■ TAREFAS ■
A. Segundo o texto sobre os imbondeiros, quanta água podem estas árvores acumular dentro dos seus troncos?
B. Reproduza sem alterações o trecho do texto sobre os imbondeiros entre "Foi descrita pela" e "dos seus troncos.", inclusive.

■ TEXTO DE ORIGEM ■

Os Imbondeiros são árvores pertencentes ao género Adansonia, com nove espécies: seis nativas da Ilha de Madagáscar, duas do Continente Africano e Médio Oriente e uma da Austrália. São árvores que se distinguem das restantes pela presença de um grosso tronco, que pode chegar a ter um diâmetro de 7-11 metros e uma altura de 5-30 metros.
Foi descrita pela primeira vez por Michel Adanson, um naturalista e explorador francês.
Habitam territórios áridos e muito quentes, habitat com condições de sobrevivência muito extremas, onde existe pouca água disponível ao longo de quase todo o ano. São árvores de folha caduca, que caem quando se aproxima a estação seca. Em certas savanas e noutros habitats, os imbondeiros são das espécies que predomina e sobrevive nessas zonas.

Adansonia grandidieri, uma espécie típica de Madagáscar. Os imbondeiros têm um aspeto bastante carcaterístico.
A árvore com maior diâmetro de tronco é um imbondeiro localizado na África do Sul, com uma circunferencia máxima de 34 metros. Os imbondeiros apresentam largos troncos, pois de forma a sobreviverem à estação seca, eles acumulam até cerca de 100 mil litros de água dentro dos seus troncos.
Os imbondeiros produzem aneis de crescimento muito ténues, anualmente, mas não são um método correto para determinar a idade das espécies, pois são difíceis de contar e podem desvanecer-se com o envelhecimento da madeira. Datação com carbono-14 permitiu a obtenção de informação relativamente a alguns espécimens. Um imbondeiro da espécie Adansonia digitata, chamado Grootboom, foi datado e descobriu-se que tinha cerca de 1275 anos, sendo uma das angiospermas mais velhas existentes atualmente.
Os frutos são do tamanho de cocos e contêm um miolo seco agridoce, rico em vitaminas e minerais. O sumo deste fruto é obtido quando o miolo é fervido em água quente e depois é refrigerado, de forma a beber-se frio. O miolo é também reduzido a pó e usado como especiaria na culinária.

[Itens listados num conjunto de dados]
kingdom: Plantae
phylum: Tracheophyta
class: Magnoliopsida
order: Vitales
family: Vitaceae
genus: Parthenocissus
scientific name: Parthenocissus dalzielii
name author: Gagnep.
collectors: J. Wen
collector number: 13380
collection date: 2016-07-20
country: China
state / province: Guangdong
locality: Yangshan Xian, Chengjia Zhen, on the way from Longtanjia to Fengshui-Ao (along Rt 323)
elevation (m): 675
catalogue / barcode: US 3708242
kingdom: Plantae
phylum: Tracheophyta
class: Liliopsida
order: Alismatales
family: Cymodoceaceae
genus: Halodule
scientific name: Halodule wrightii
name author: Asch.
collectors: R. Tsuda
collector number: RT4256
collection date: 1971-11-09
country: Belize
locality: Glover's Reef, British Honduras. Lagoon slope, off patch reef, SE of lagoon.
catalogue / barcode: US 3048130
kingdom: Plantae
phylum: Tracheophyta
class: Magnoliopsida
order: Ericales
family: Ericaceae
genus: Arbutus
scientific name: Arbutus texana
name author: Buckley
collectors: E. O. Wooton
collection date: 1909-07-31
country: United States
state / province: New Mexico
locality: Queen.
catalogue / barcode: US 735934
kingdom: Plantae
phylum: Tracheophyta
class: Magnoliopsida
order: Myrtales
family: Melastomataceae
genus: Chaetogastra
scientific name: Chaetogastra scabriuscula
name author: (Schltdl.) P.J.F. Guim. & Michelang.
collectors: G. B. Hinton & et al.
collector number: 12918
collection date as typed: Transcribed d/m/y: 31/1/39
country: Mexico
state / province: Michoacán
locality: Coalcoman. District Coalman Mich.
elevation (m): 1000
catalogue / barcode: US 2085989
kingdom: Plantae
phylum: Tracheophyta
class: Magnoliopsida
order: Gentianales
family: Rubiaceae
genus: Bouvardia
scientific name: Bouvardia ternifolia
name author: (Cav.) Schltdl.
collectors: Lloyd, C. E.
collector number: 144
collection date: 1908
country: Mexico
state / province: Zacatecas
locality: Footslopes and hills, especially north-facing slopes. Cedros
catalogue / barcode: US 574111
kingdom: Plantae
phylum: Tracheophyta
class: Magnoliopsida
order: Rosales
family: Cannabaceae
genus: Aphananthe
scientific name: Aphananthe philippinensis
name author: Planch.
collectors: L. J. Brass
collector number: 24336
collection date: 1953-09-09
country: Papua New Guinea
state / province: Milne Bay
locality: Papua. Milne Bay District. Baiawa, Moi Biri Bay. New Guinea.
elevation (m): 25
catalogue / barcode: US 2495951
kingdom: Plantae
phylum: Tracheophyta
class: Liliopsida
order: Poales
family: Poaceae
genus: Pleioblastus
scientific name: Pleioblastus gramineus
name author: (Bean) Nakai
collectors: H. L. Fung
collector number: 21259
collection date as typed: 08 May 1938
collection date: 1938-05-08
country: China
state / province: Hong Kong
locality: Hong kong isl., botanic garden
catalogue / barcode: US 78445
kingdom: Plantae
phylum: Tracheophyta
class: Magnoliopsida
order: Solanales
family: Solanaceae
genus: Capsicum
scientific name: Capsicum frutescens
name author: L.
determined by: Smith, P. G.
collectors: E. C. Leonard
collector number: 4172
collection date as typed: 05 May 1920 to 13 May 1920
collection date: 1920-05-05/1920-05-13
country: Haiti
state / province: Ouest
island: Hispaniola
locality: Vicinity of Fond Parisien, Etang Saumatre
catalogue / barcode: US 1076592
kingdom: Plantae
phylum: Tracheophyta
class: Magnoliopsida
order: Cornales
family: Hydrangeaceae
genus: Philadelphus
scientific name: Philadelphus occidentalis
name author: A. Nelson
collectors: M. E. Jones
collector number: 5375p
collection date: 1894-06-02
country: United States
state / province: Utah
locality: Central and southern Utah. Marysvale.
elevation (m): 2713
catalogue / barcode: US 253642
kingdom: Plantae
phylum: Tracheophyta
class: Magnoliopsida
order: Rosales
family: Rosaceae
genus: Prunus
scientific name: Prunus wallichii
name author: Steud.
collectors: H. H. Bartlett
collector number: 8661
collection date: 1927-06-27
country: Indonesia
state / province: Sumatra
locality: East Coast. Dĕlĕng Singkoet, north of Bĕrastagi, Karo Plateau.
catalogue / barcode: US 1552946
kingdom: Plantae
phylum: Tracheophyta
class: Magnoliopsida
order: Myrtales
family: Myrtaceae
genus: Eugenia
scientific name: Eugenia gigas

■ RESPOSTAS ■
A. Até cerca de 100 mil litros de água.

B.
Foi descrita pela primeira vez por Michel Adanson, um naturalista e explorador francês.
Habitam territórios áridos e muito quentes, habitat com condições de sobrevivência muito extremas, onde existe pouca água disponível ao longo de quase todo o ano. São árvores de folha caduca, que caem quando se aproxima a estação seca. Em certas savanas e noutros habitats, os imbondeiros são das espécies que predomina e sobrevive nessas zonas.

Adansonia grandidieri, uma espécie típica de Madagáscar. Os imbondeiros têm um aspeto bastante carcaterístico.
A árvore com maior diâmetro de tronco é um imbondeiro localizado na África do Sul, com uma circunferencia máxima de 34 metros. Os imbondeiros apresentam largos troncos, pois de forma a sobreviverem à estação seca, eles acumulam até cerca de 100 mil litros de água dentro dos seus troncos.